WHAT YOU NEED TO DO. Search the material below for the string "resource". Return every line that holds it.

◇ ◇ ◇ ◇ ◇

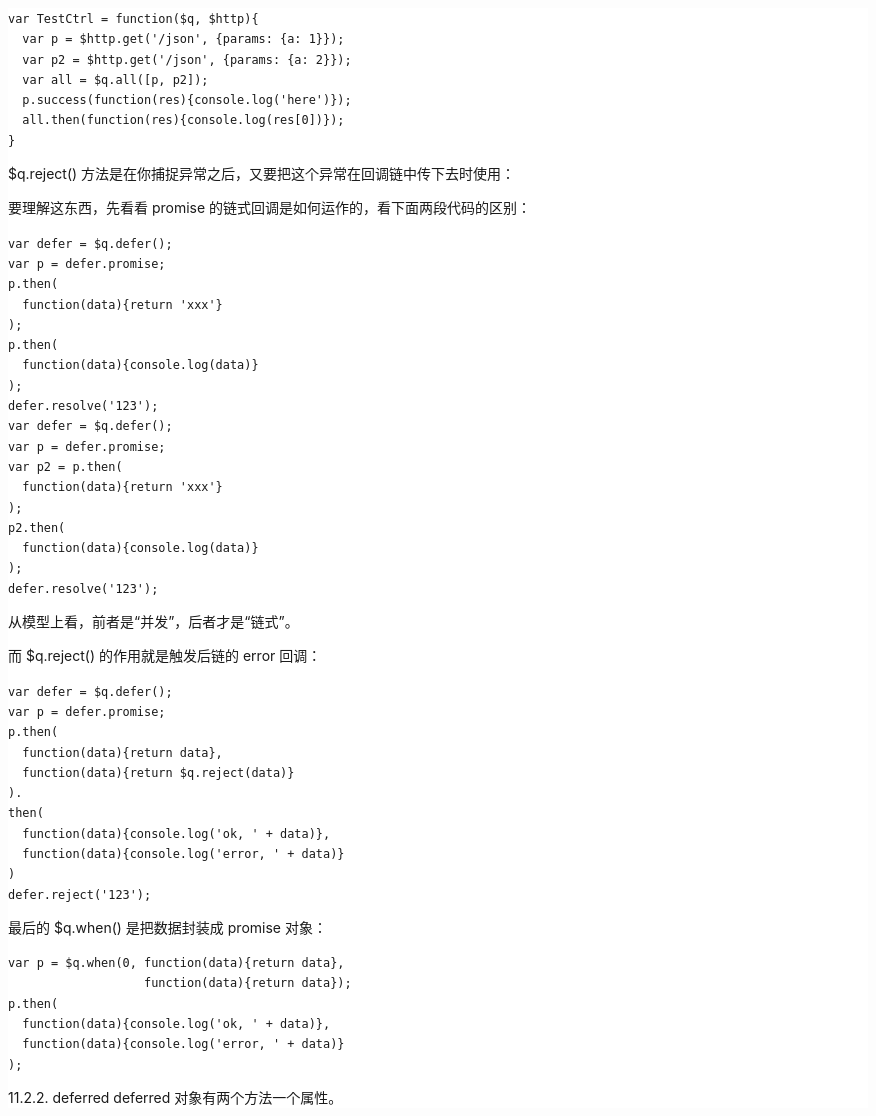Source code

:     var TestCtrl = function($q, $http){
      var p = $http.get('/json', {params: {a: 1}});
      var p2 = $http.get('/json', {params: {a: 2}});
      var all = $q.all([p, p2]);
      p.success(function(res){console.log('here')});
      all.then(function(res){console.log(res[0])});
    }
$q.reject() 方法是在你捕捉异常之后，又要把这个异常在回调链中传下去时使用：

要理解这东西，先看看 promise 的链式回调是如何运作的，看下面两段代码的区别：

    var defer = $q.defer();
    var p = defer.promise;
    p.then(
      function(data){return 'xxx'}
    );
    p.then(
      function(data){console.log(data)}
    );
    defer.resolve('123');
    var defer = $q.defer();
    var p = defer.promise;
    var p2 = p.then(
      function(data){return 'xxx'}
    );
    p2.then(
      function(data){console.log(data)}
    );
    defer.resolve('123');
从模型上看，前者是“并发”，后者才是“链式”。

而 $q.reject() 的作用就是触发后链的 error 回调：

    var defer = $q.defer();
    var p = defer.promise;
    p.then(
      function(data){return data},
      function(data){return $q.reject(data)}
    ).
    then(
      function(data){console.log('ok, ' + data)},
      function(data){console.log('error, ' + data)}
    )
    defer.reject('123');
最后的 $q.when() 是把数据封装成 promise 对象：

    var p = $q.when(0, function(data){return data},
                       function(data){return data});
    p.then(
      function(data){console.log('ok, ' + data)},
      function(data){console.log('error, ' + data)}
    );
11.2.2. deferred
deferred 对象有两个方法一个属性。
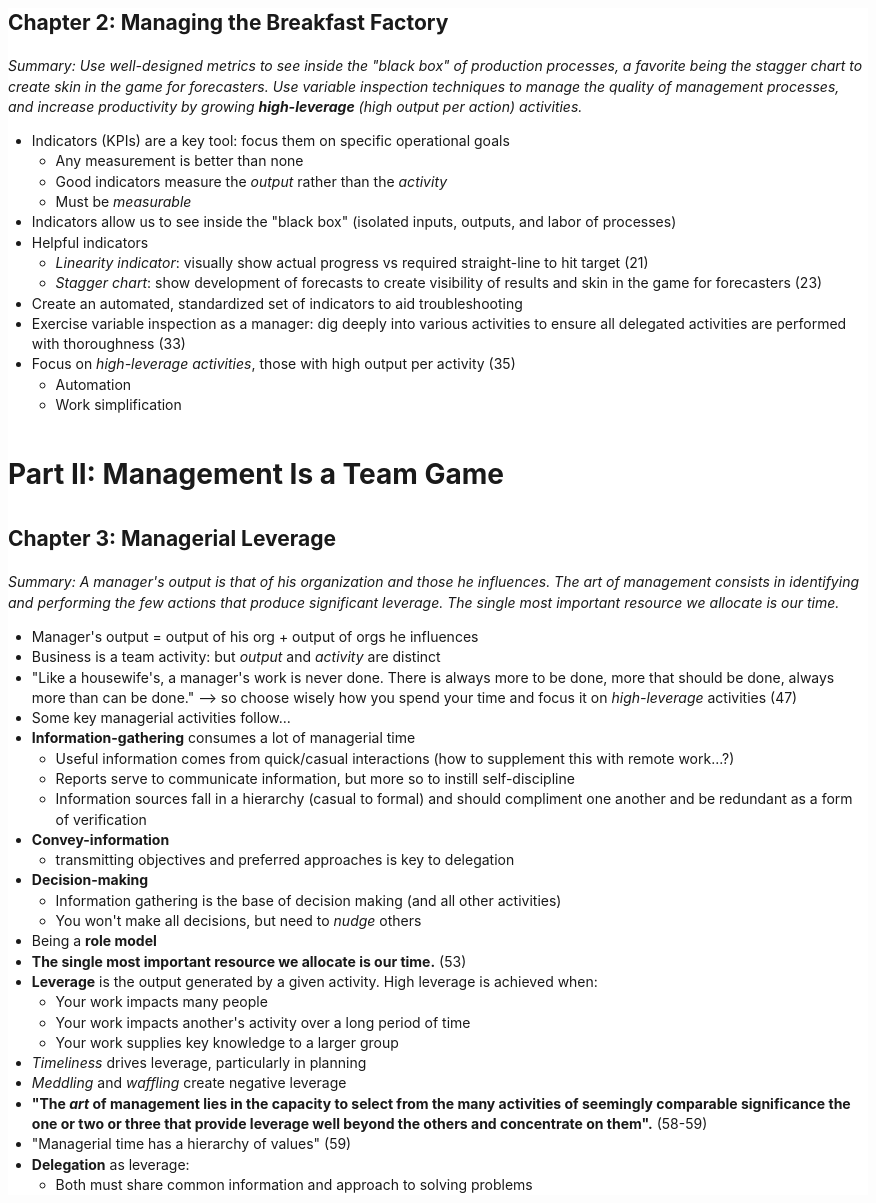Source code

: ## Chapter 2: Managing the Breakfast Factory
*Summary: Use well-designed metrics to see inside the "black box" of production processes, a favorite being the stagger chart to create skin in the game for forecasters. Use variable inspection techniques to manage the quality of management processes, and increase productivity by growing **high-leverage** (high output per action) activities.*

- Indicators (KPIs) are a key tool: focus them on specific operational goals
  - Any measurement is better than none
  - Good indicators measure the *output* rather than the *activity*
  - Must be *measurable*
- Indicators allow us to see inside the "black box" (isolated inputs, outputs, and labor of processes)
- Helpful indicators
  - *Linearity indicator*: visually show actual progress vs required straight-line to hit target (21)
  - *Stagger chart*: show development of forecasts to create visibility of results and skin in the game for forecasters (23)
- Create an automated, standardized set of indicators to aid troubleshooting
- Exercise variable inspection as a manager: dig deeply into various activities to ensure all delegated activities are performed with thoroughness (33)
- Focus on *high-leverage activities*, those with high output per activity (35)
  - Automation
  - Work simplification


# Part II: Management Is a Team Game

## Chapter 3: Managerial Leverage
*Summary: A manager's output is that of his organization and those he influences. The art of management consists in identifying and performing the few actions that produce significant leverage. The single most important resource we allocate is our time.*

- Manager's output = output of his org + output of orgs he influences
- Business is a team activity: but *output* and *activity* are distinct
- "Like a housewife's, a manager's work is never done. There is always more to be done, more that should be done, always more than can be done." --> so choose wisely how you spend your time and focus it on *high-leverage* activities (47)
- Some key managerial activities follow...
- **Information-gathering** consumes a lot of managerial time
  - Useful information comes from quick/casual interactions (how to supplement this with remote work...?)
  - Reports serve to communicate information, but more so to instill self-discipline
  - Information sources fall in a hierarchy (casual to formal) and should compliment one another and be redundant as a form of verification
- **Convey-information**
  - transmitting objectives and preferred approaches is key to delegation
- **Decision-making**
  - Information gathering is the base of decision making (and all other activities)
  - You won't make all decisions, but need to *nudge* others
- Being a **role model**
- **The single most important resource we allocate is our time.** (53)
- **Leverage** is the output generated by a given activity. High leverage is achieved when:
  - Your work impacts many people
  - Your work impacts another's activity over a long period of time
  - Your work supplies key knowledge to a larger group
- *Timeliness* drives leverage, particularly in planning
- *Meddling* and *waffling* create negative leverage
- **"The *art* of management lies in the capacity to select from the many activities of seemingly comparable significance the one or two or three that provide leverage well beyond the others and concentrate on them".** (58-59)
- "Managerial time has a hierarchy of values" (59)
- **Delegation** as leverage:
  - Both must share common information and approach to solving problems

◇ ◇ ◇ ◇ ◇

OUTPUT FOR THIS TASK.
*Summary: A manager's output is that of his organization and those he influences. The art of management consists in identifying and performing the few actions that produce significant leverage. The single most important resource we allocate is our time.*
- **The single most important resource we allocate is our time.** (53)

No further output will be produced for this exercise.